Meanwhile, back on the street…

Jacob Raus, the only Jewish business owner to actually profit from Krystalnacht in 1938 (don't ask), who cut a deal with the dybbuk which attached itself to him in his favor, and who betrayed his own family for a profit to the Nazis not long after that deal (again, don't ask), was pleased as he ended the cell phone call to his employer's research department.

Highly pleased.

In Jacob's many decades for Wolfrum and Hart, opportunities to rid himself of an unprofitable situation while pocketing the difference, came rarely.

But thanks to a series of unfortunate but highly entertaining incidents in the late 1980s/early 1990s, the Freddy Fazbear's Pizza chain was hemorrhaging money –and Raus's masters, normally tolerant as long as bloodshed and cash balanced out, with favor in the direction of cash, were losing patience.

Fast.

Hiring that ahtslahn, that un-kosher bum, that lilim, the vampire who was trying to break in through the back loading dock to be a security guard and then LOCKING him in the building was a stroke of pure genius. Having his hunch confirmed by Wolfrum and Hart's research department that it was William the Bloody, merely sweetened Jacob's satisfaction at solving the problem of negative cash flow for his masters. Though unaccountably silent since Budapest, the nasty little turd, the mishugena, the shaygets, had a well-earned reputation for indiscriminate destruction, even for a blood rat. With some discreet cooking of the books, the settlement terms of the soon-to-expire insurance policies covering this inconvenient financial drain for the next five nights, William the Bloody's gleefully anticipated random destruction would be quite profitable for Wolfrum and Hart AND Jacob Raus once William the Bloody did what William the Bloody did best, even as Wolfrum and Hart finally cut their losses by shutting down their ill-advised venture into children's entertainment.

NOT that disasters weren't already profitable for an old hand like Jacob: his masters had yet to notice that every time a business venture he was assigned to went belly up, be it an unexpected F-5 tornado in southwestern Missouri or an anticipated economic collapse in Venezuela, near microscopic amounts of cash always disappeared without a trace into various global accounts under various names as administered by Jacob on company time.
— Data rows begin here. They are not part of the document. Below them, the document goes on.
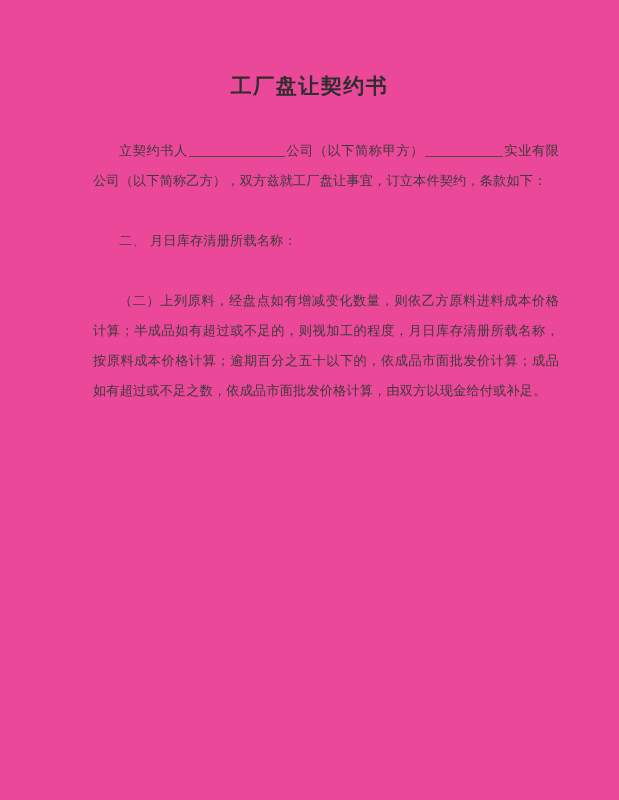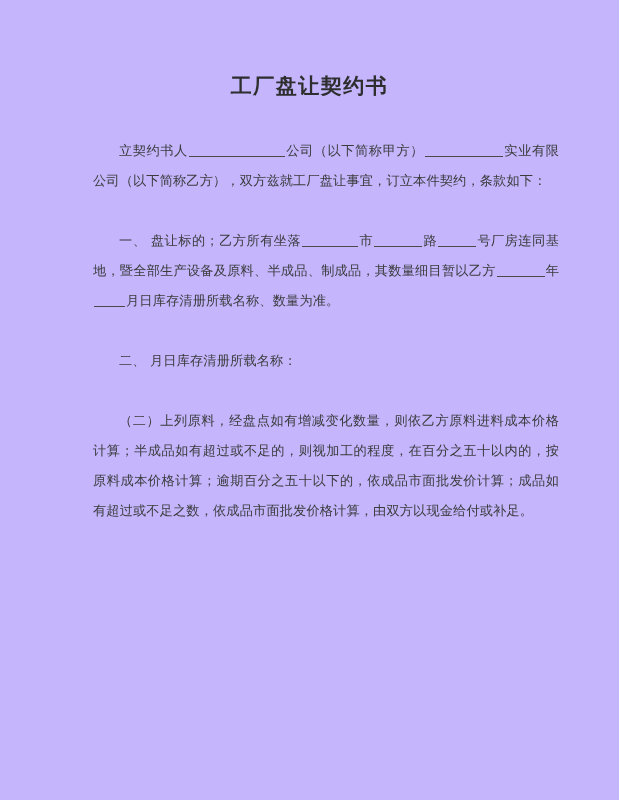--- a/index.html
+++ b/index.html
@@ -18,7 +18,7 @@
     position: relative;
     width: 619px;
     height: 800px;
-    background: #c4b5fd;
+    background: #ec4899;
     box-sizing: border-box;
   }
   .doc-title {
As with sand, one grain at a time, a desert can overtake a field, Jacob's long, patient accumulation of wealth at his employer's expense was slow, steady, and… profitable. And as far as Jacob and his dybbuk, the possessing spirit that kept him an easily overlooked un-aging cog in a vast global machine since 1938, were concerned, slow and steady was all right by them.

Satisfied, the slow-motion macher and momzer, Jacob and his ghostly business partner-in-crime, started his well-cared for 1980s BMW sedan and chuckling, drove into the night towards L.A., anticipating flames on the horizon behind him before sunrise, thanks to his suggestion that the part owner of the business about to be closed down, pay the mishugena, the troublemaker on one of the missing night guard's timecards to bypass his inexplicable (to Mr. Henry) lack of a social security number or even a driver's license.

For the sake of keeping things legal and tidy.